Risk Warning: 1. The growth rate of real estate is lower than expected;
In the past 6 months, the stock has received 6 buy ratings, 3 highly recommended-A ratings, 2 overweight ratings, and 1 prudently recommended-A rating.


[14:17 CITIC Bank (601998): 19Q4 performance growth rate continued to decline and the NPL ratio continued to improve]

On January 9, CITIC Bank (601998) was assigned a Buy-A rating.

Investment suggestion: The company's asset expansion in 2019Q4 will accelerate slightly, and the growth rate of revenue and return to net profit will decline. It is expected that it will be affected by seasonal factors, weak interest margins and increased write-off efforts. The non-performing loan ratio remained stable for several consecutive quarters, and the provision level rose slightly. The company continues to consolidate asset quality and promote the replenishment of capital levels at all levels, laying a good foundation for subsequent stable profitability. It is expected that the company's return to parent's net profit will increase by 8.0% and 7.7% in 2020-2021, and EPS will be 1.03 / 1.13 yuan / share. The current A-share stock price will be 5.91X / 5.48X and PE in 2020-2021, respectively. It is 0.62X / 0.57X. In the past two years, the company's A-share valuation PB hub is about 0.75 times. The agency gave the company 0.75 times PB valuation in 2020, corresponding to a reasonable value of 7.34 yuan / share. Maintain the buy rating. Refer to the current The discount of AH shares. The reasonable value of H shares is 5.42HKD / share. Maintain BUY rating.

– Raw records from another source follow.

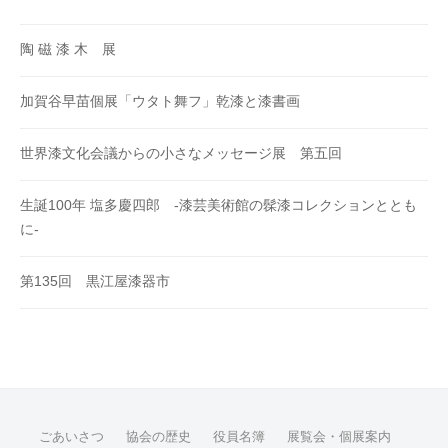
陶 磁 漆 木 展
加賀谷早苗個展「ウタト舞フ」乾漆と漆書画
世界漆文化会議からの小さなメッセージ展 第五回
生誕100年 塩多慶四郎 -漆芸美術館の髹漆コレクションととも
に-
第135回 黒江屋漆器市
ごあいさつ
協会の歴史
役員名簿
展覧会・個展案内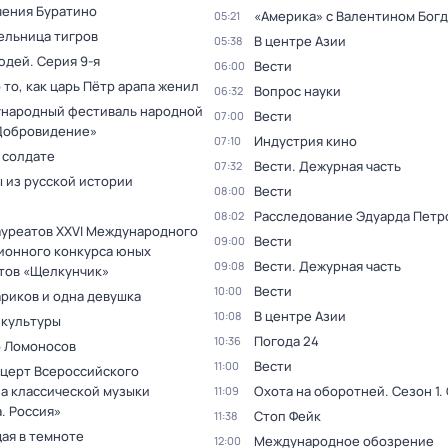
ения Буратино
«Америка» с Валентином Бог
05:21
ельница тигров
В центре Азии
05:38
юдей
. Серия 9-я
Вести
06:00
 то, как царь Пётр арапа женил
Вопрос науки
06:32
ународный фестиваль народной
Вести
07:00
Добровидение»
Индустрия кино
07:10
 солдате
Вести. Дежурная часть
07:32
 из русской истории
Вести
08:00
Расследование Эдуарда Петр
08:02
ауреатов XXVI Международного
Вести
09:00
ионного конкурса юных
Вести. Дежурная часть
09:08
тов «Щелкунчик»
Вести
10:00
ариков и одна девушка
В центре Азии
10:08
 культуры
Погода 24
10:36
 Ломоносов
Вести
11:00
нцерт Всероссийского
а классической музыки
Охота на оборотней
. Сезон 1
.
11:09
. Россия»
Стоп Фейк
11:38
ая в темноте
Международное обозрение
12:00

Risk Warning: 1. Economic growth has fallen faster than expected, and asset quality has deteriorated significantly. 2. Increasing competition in deposits continues, the impact of falling asset-side interest rates has increased, and interest margins have weakened.

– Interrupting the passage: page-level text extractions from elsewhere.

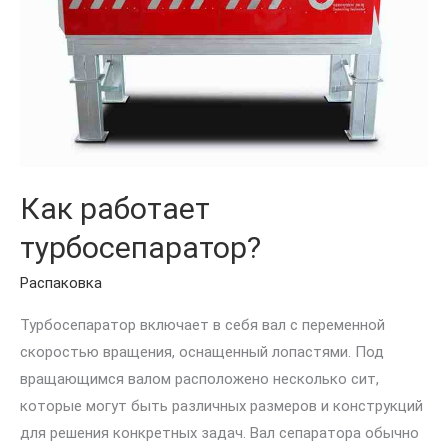
Как работает
турбосепаратор?
Распаковка
Турбосепаратор включает в себя вал с переменной
скоростью вращения, оснащенный лопастями. Под
вращающимся валом расположено несколько сит,
которые могут быть различных размеров и конструкций
для решения конкретных задач. Вал сепаратора обычно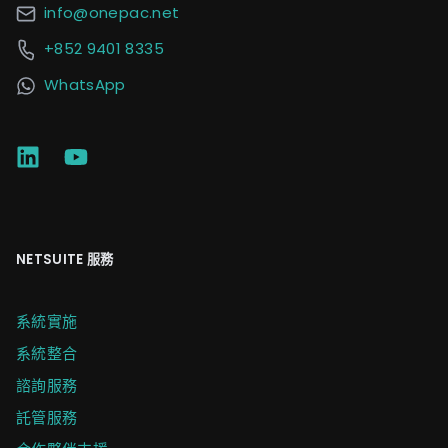
info@onepac.net
+852 9401 8335
WhatsApp
NETSUITE 服務
系統實施
系統整合
諮詢服務
託管服務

The stock has received 47 overweight ratings, 28 buy ratings, 3 prudent overweight ratings, 3 neutral ratings, 2 recommended ratings, 2 outperform ratings, and 1 BUY rating in the last 6 months. .


[14:07 SAIC Group (600104): For the first time in December, it is optimistic that SAIC sales will return to growth in 2020]

On January 9, SAIC Group (600104) was given a BUY rating.

Risk reminders: 1. The industry's business climate continues to slump;
In the past 6 months, the stock has received 90 buy ratings, 20 overweight ratings, 14 recommended ratings, 5 strong push ratings, 5 outperforming industry ratings, 3 strongly recommended-A ratings, and 3 cautious recommendations. Rating, 3 times better than the market rating, and 1 hold rating.